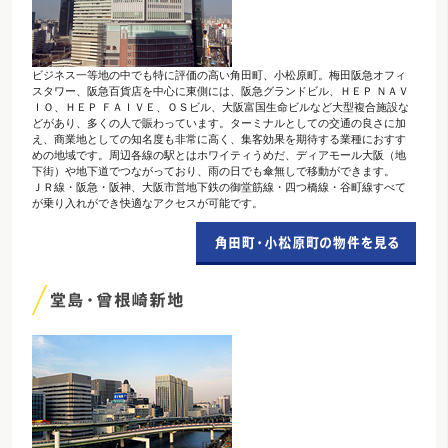
ビジネス一等地の中でも特に評価の高い角田町、小松原町。梅田阪急オフィ
スタワー、阪急百貨店を中心に東側には、阪急グランドビル、ＨＥＰ ＮＡＶ
ＩＯ、ＨＥＰ ＦＡＩＶＥ、ＯＳビル、大阪富国生命ビルなど大型複合施設な
どがあり、多くの人で賑わっています。ターミナルとしての交通の良さに加
え、商業地としての知名度も非常に高く、集客効果を期待する業種におすす
めの地域です。周辺各線の駅とはホワイティうめだ、ディアモール大阪（地
下街）や地下道でつながっており、雨の日でも傘無しで移動ができます。
ＪＲ線・阪急・阪神、大阪市営地下鉄の御堂筋線・四つ橋線・谷町線すべて
が乗り入れができ快適なアクセスが可能です。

EXERCISE: Give back, word for word, the lines from the one with "下街）や地下道でつながっており、雨の日でも傘無しで移動ができます。" through the last line of the entries, both included, and no other line.

TASK ANSWER:
下街）や地下道でつながっており、雨の日でも傘無しで移動ができます。
ＪＲ線・阪急・阪神、大阪市営地下鉄の御堂筋線・四つ橋線・谷町線すべて
が乗り入れができ快適なアクセスが可能です。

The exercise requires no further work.